## [ABOUT THIS EXERCISE]
Search the records below for the string "WIDTH" and report only the number of lines that contain it.

## [INFORMATION SUPPLIED]
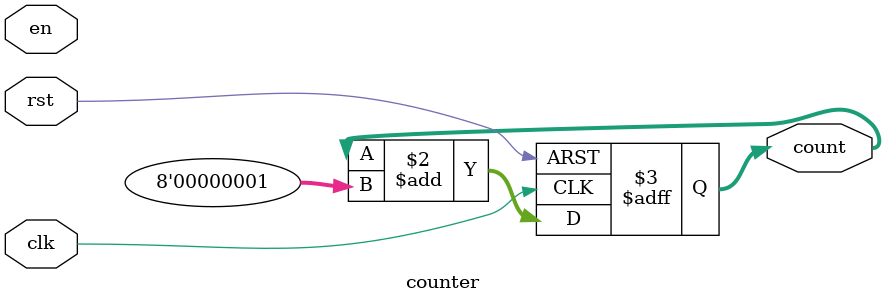
<source format=sv>
module counter #(
    parameter WIDTH = 8
) (
    input logic     clk,
    input logic     rst,
    input logic     en,
    output logic [WIDTH-1:0] count
);

always_ff @ (posedge clk or posedge rst)
    if (rst)  count <= {WIDTH{1'b0}};      // Reset the counter to 0
    else count <= count + { {(WIDTH-1){1'b0}}, 1'b1 }; // Correct replication and concatenation

endmodule

</source>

## [RESPONSE FOR THIS EXERCISE]
4